Em uma Londres sinistra, o protagonista, Winston Smith, modesto mas inquieto funcionário do departamento de História do Ministério da Verdade, conhece Julia, empregada do departamento de Ficção do mesmo ministério. Ela opera uma “máquina de escrever romances”: histórias com argumentos simples e personagens estereotipados, semelhantes àquelas que em nosso mundo real hoje são escritas por computadores que usam inteligência artificial. Winston e Julia se apaixonam e tentam se juntar a uma fantasmagórica organização clandestina de dissidentes que, no fundo, sabem estar condenada ao fracasso, porque o poder é invencível. Essa tensão entre o poder esmagador, por um lado, e, por outro, o amor e a liberdade, é a substância do romance.

Deixando de lado notáveis exceções, como o controle exercido pelo Governo chinês sobre sua população e satrapias várias, o onipresente Estado policial todo-poderoso e controlador que Orwell fabulou... não existe. Paradoxalmente, um dos maiores problemas em grande parte do mundo é a fraqueza ou a falência dos Estados. Mas os monopólios todo-poderosos da tecnologia, com seu controle da verdade e sua avidez vampírica por informação, podem ser um substituto plausível para esse Estado fictício. Nesse sentido, também na realidade, O Grande Irmão está te vigiando e te espionando – sim, com uma interface agradável e com a aquiescência e a entusiástica cooperação da massa – por meio das telas, do telefone celular que cada um carrega no bolso, do indelével rastro digital deixado por cada usuário.

Na sociedade ocidental de hoje, o sexo tampouco é reprimido e severamente controlado como em 1984, mas encorajado e exposto. E, no entanto, sua prática na juventude é substancialmente atrasada e reduzida, de acordo com estatísticas oficiais de uma dezena de países do primeiro mundo citadas pela revista cultural norte-americana The Atlantic. Essa demora pode ser a primeira indicação da recessão sexual, sinal de “uma retirada mais ampla da intimidade física que se estende até a entrada na maturidade”. (As causas dessa queda da libido podem ser pressões econômicas, ansiedade, fragilidade psicológica, uso generalizado de antidepressivos, televisão em streaming, estrógenos dispersados pelo plástico no meio ambiente, smartphones, falta de sono, obesidade, excesso de informação... ou o que ocorrer a qualquer analista).

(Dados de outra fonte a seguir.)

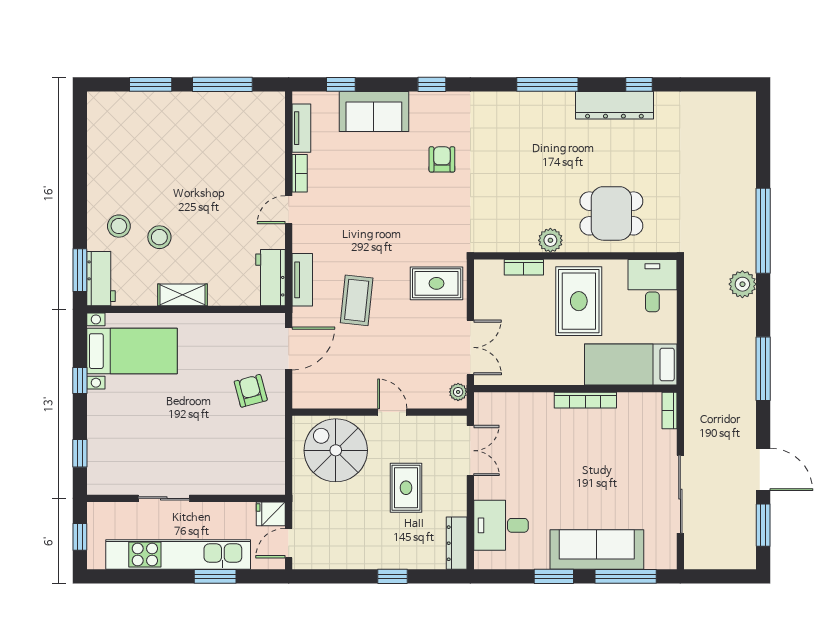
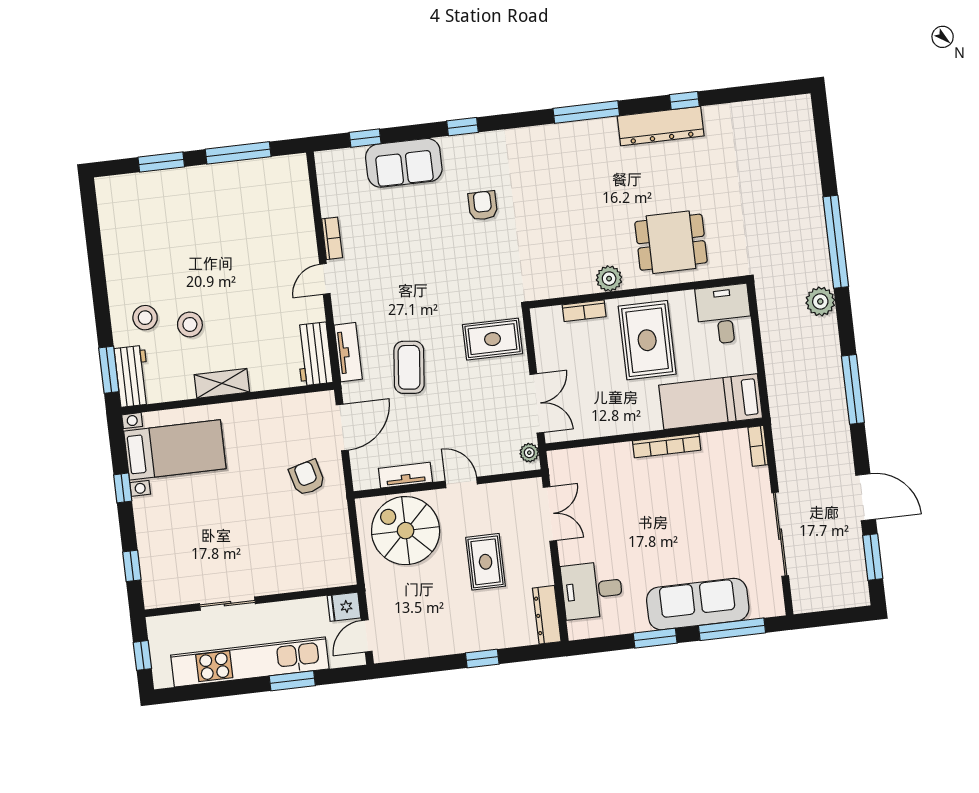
tv unit: (301, 128) -> (405, 475), moved, turned -90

No inferno cartografado por Orwell em seu livro, escrito no pós-guerra, a miséria é generalizada, as pessoas caminham cabisbaixas e tolhidas, os bens de consumo são escassos, a aparência das coisas é cinza, o trabalho é embrutecedor e os horários abusivos. Hoje o mundo real não é assim, pensam os membros do partido. Mas proles e os escravos certamente reconhecem essas paisagens.

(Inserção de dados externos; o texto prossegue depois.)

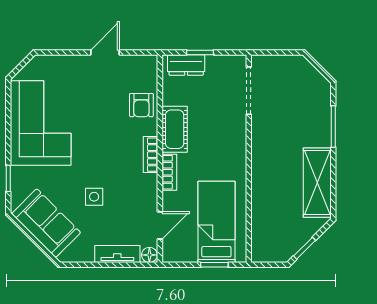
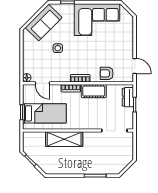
door: (105, 52) -> (135, 66), moved
shelving: (317, 183) -> (64, 139), moved
tv unit: (117, 254) -> (27, 61), removed

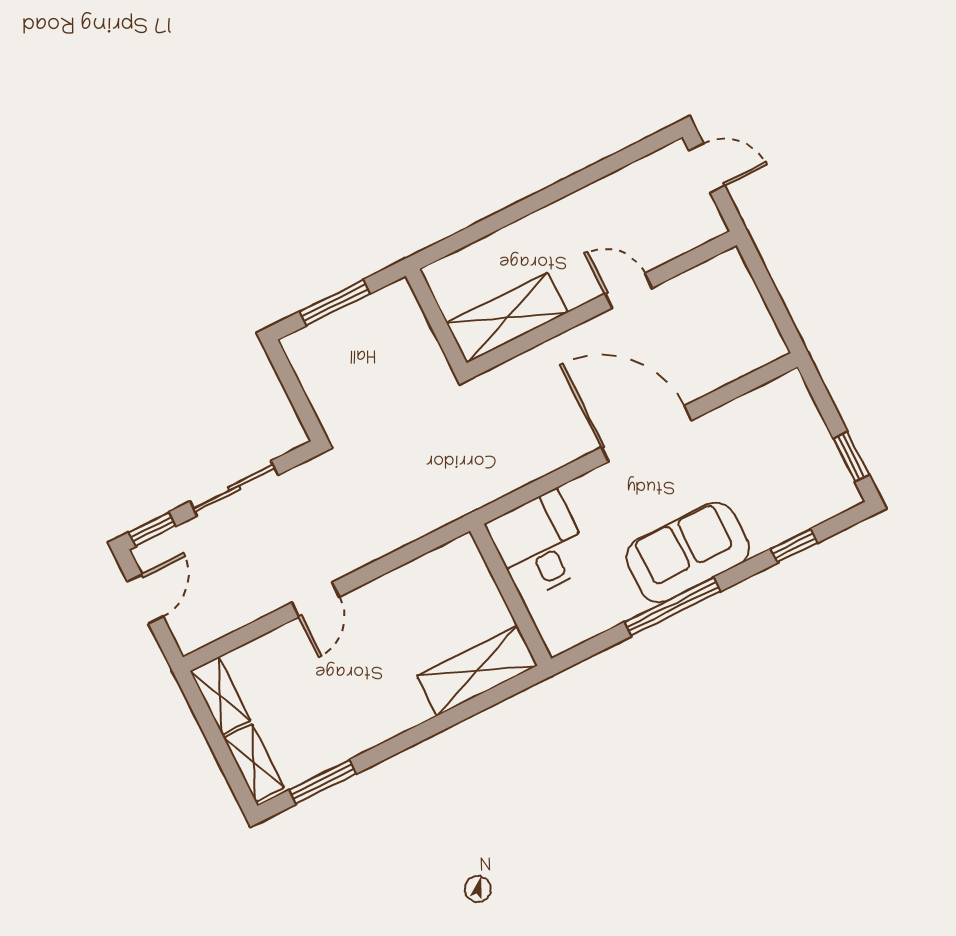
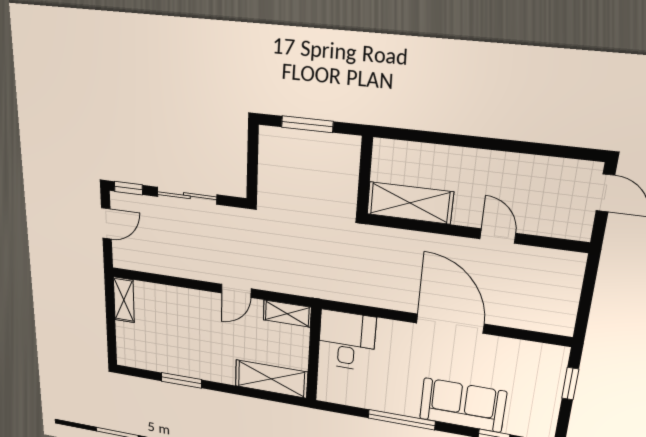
window: (851, 457) -> (570, 384), moved
sofa: (688, 552) -> (463, 405), moved
door: (315, 600) -> (236, 291), moved
shelving: (254, 763) -> (287, 314), moved, turned 90
window: (323, 782) -> (181, 380), moved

Em um dos mais famosos, tétricos e patéticos cenários de 1984, os chamados “dois minutos de ódio”, as massas se reúnem diante de uma grande tela para vaiar e execrar o inimigo em um paroxismo demente. Ao lê-lo, é inevitável lembrar das redes sociais, onde hoje qualquer um que coloque o focinho fora do bando se expõe a ser linchado virtualmente.

Outros artefatos e termos usados para descrever o mundo de 1984 foram incorporados à paisagem e à linguagem comum. Orwell concebeu suas profecias como uma admoestação, uma advertência contra um futuro totalitário, seja soviético, seja fascista, e contra o cultivo sistemático da mentira que observou pela primeira vez na Espanha, em Barcelona, durante a Guerra Civil, que lhe deixou surpreso e pensativo ao constatar “com que facilidade a propaganda totalitária pode controlar a opinião das pessoas cultas nos países democráticos”.

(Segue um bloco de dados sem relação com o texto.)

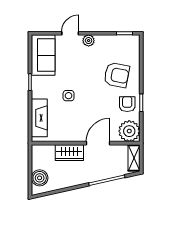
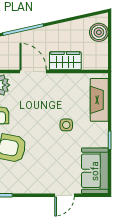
plant: (89, 41) -> (44, 187), removed
door: (98, 143) -> (33, 71), swing flipped

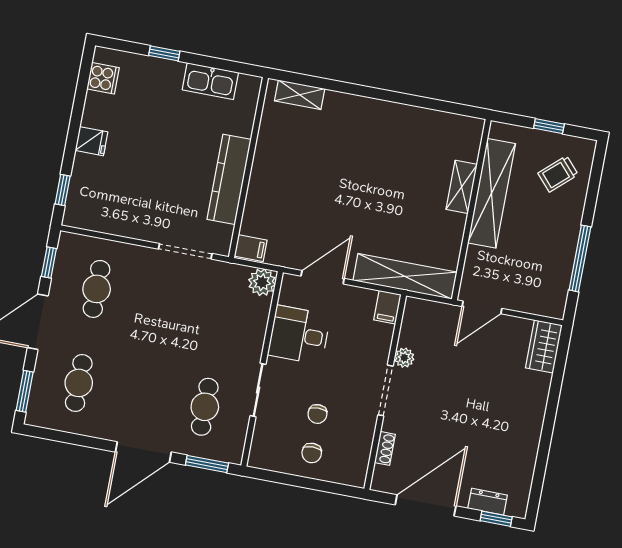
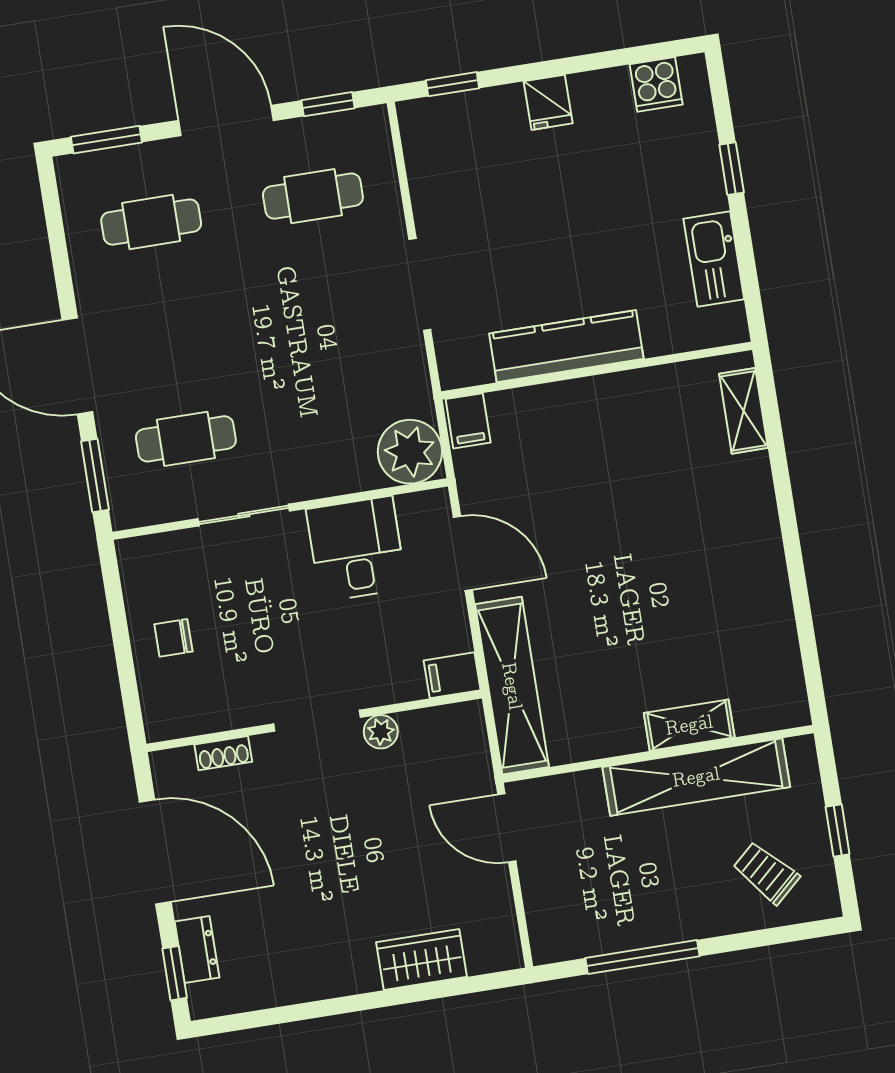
doorway: (185, 251) -> (420, 285), moved
plant: (262, 282) -> (410, 452), width x1.36, depth x1.36
wardrobe: (544, 346) -> (421, 959), moved
chair: (317, 414) -> (240, 625), removed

O estilo de Orwell é direto e tem uma formidável capacidade de criar empatia com o leitor, que ao lê-lo ouve a voz de um personagem simpático, honesto, próximo, bom. Essa proximidade, é claro, é uma grande virtude literária. Como Camus, escrevia impulsionado por uma obrigação moral. Tinha que expiar seu trabalho como oficial de polícia do império na Birmânia, onde passou cinco anos depois de ter estudado em Eton, e de onde voltou com uma forte consciência política anti-imperialista.

Escreveu com o máximo verismo reportagens sobre os londrinos pobres e se reduziu voluntariamente à condição de vagabundo. Frequentou mendigos em pé de igualdade por um longo tempo. Daí surgiu seu primeiro livro, Na Pior em Paris e em Londres.

Com o mesmo espírito de coerência e sacrifício, quando Franco se levantou contra a República espanhola foi para Barcelona e imediatamente se apresentou como voluntário para lutar na frente. Desta aventura ficou o testemunho de sua Homenagem à Catalunha e o rastro de uma experiência e conhecimentos sobre a lógica do totalitarismo que se refletiria em sua famosa fábula Revolução dos Bichos, e que cristalizou em 1984.

Este romance foi seu legado: ele o escreveu tendo em mente Nós, de Yevgeny Zamyatin, com muito trabalho, dúvidas e correções em uma ilha escocesa ventosa e fria, onde se retirou com esse objetivo, logo depois de ter ficado viúvo de uma esposa muito querida, sozinho, doente de tuberculose – na época muitas vezes letal –, como um longo testamento político. De fato, morreu no ano seguinte à publicação.

O escritor britânico John Lanchester aponta que o mundo de hoje é mais parecido com a distopia daquele que foi professor de Orwell, Aldous Huxley: Admirável Mundo Novo (1932). Esse livro descreve uma sociedade marcada pela ciência e pela tecnologia e entregue a uma “narcotizante promiscuidade sexual”, tranquilizada pelo prazer e pelas drogas (o soma milagroso) e imersa em uma infantilização geral; e coerentemente com isso, narrado em um tom mais leve do que 1984. Para entender o presente, Lanchester propõe uma síntese entre Admirável Mundo Novo e 1984.

Nessa síntese talvez se devam incluir algumas das tendências e inovações que inundam o nosso mundo. Como as chamadas “capacidades aumentadas”– drogas, próteses, implantes cerebrais–, os novos órgãos obtidos com impressoras 3D; os robôs que controlam nossas casas, aprendem e transmitem nossos dados; a realidade virtual que entretém e anestesia...

Orwell não se estendeu em descrições de novas tecnologias e máquinas: colocou o foco em um estado mental e social. É por isso que seus augúrios conectam com os leitores. Como Dorian Lynskey afirma em uma recente biografia de Orwell – In the Shadow of Big Brother (Na Sombra do Big Brother) –, o britânico “estava muito mais interessado na psicologia do que nos sistemas”. Aí reside a chave do poder e dos mecanismos de controle da massa através da mentira e do medo. Isso dificilmente muda.